§ AIM OF THE TASK
Beginning at the line containing "Политике обработки и защиты персональных", repeat each line below exactly up to and including the line containing "順風満帆な生活を送っていた芙美だが、その束の間の幸せは徐々に". Do not repeat the pictures.

Stored items from a collection:
Content starts

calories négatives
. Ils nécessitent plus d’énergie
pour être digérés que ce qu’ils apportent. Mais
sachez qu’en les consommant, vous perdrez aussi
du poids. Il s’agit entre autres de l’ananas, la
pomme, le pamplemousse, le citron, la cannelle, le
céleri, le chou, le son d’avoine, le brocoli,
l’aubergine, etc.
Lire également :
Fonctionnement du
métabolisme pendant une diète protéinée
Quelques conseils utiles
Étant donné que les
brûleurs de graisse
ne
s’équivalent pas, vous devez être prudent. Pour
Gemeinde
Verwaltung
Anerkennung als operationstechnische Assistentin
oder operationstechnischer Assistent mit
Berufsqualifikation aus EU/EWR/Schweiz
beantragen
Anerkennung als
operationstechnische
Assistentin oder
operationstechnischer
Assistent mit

Content ends
Content starts

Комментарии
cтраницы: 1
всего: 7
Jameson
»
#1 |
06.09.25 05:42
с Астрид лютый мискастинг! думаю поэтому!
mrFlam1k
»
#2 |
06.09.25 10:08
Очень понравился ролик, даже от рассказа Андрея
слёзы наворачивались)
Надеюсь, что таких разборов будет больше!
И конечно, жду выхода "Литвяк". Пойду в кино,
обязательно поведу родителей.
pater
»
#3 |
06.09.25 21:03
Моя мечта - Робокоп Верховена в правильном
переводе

Content ends
Content starts

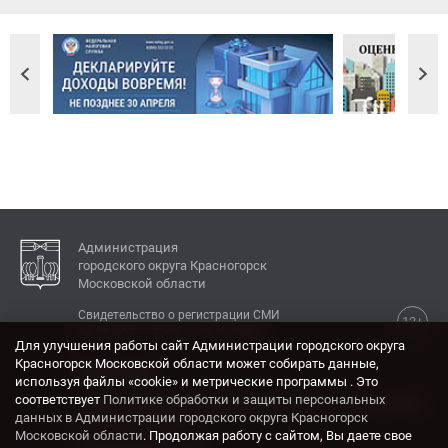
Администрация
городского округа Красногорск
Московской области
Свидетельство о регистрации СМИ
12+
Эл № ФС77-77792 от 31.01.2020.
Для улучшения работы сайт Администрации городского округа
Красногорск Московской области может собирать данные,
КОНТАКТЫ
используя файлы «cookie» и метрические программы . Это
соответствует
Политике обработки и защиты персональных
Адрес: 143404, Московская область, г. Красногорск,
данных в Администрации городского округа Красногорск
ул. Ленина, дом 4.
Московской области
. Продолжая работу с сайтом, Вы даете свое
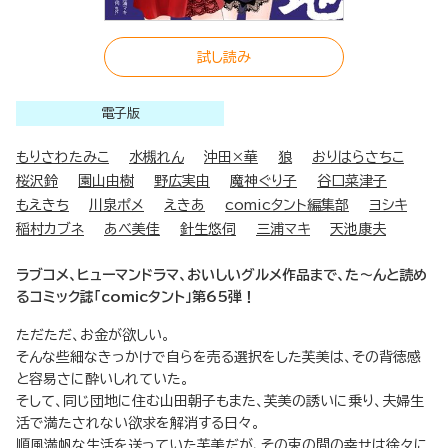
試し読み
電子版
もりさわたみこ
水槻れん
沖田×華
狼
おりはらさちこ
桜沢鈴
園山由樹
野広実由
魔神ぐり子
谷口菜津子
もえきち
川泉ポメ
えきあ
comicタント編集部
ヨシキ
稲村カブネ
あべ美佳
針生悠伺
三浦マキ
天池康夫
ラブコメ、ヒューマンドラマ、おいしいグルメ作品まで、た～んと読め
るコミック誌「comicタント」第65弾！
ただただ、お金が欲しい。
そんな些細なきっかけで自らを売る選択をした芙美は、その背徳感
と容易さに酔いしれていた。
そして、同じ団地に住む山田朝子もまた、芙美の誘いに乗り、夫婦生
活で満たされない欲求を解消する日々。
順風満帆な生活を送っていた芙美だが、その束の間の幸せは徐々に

Content ends

§ ANSWER BELOW
Политике обработки и защиты персональных
Адрес: 143404, Московская область, г. Красногорск,
данных в Администрации городского округа Красногорск
ул. Ленина, дом 4.
Московской области
. Продолжая работу с сайтом, Вы даете свое
試し読み
電子版
もりさわたみこ
水槻れん
沖田×華
狼
おりはらさちこ
桜沢鈴
園山由樹
野広実由
魔神ぐり子
谷口菜津子
もえきち
川泉ポメ
えきあ
comicタント編集部
ヨシキ
稲村カブネ
あべ美佳
針生悠伺
三浦マキ
天池康夫
ラブコメ、ヒューマンドラマ、おいしいグルメ作品まで、た～んと読め
るコミック誌「comicタント」第65弾！
ただただ、お金が欲しい。
そんな些細なきっかけで自らを売る選択をした芙美は、その背徳感
と容易さに酔いしれていた。
そして、同じ団地に住む山田朝子もまた、芙美の誘いに乗り、夫婦生
活で満たされない欲求を解消する日々。
順風満帆な生活を送っていた芙美だが、その束の間の幸せは徐々に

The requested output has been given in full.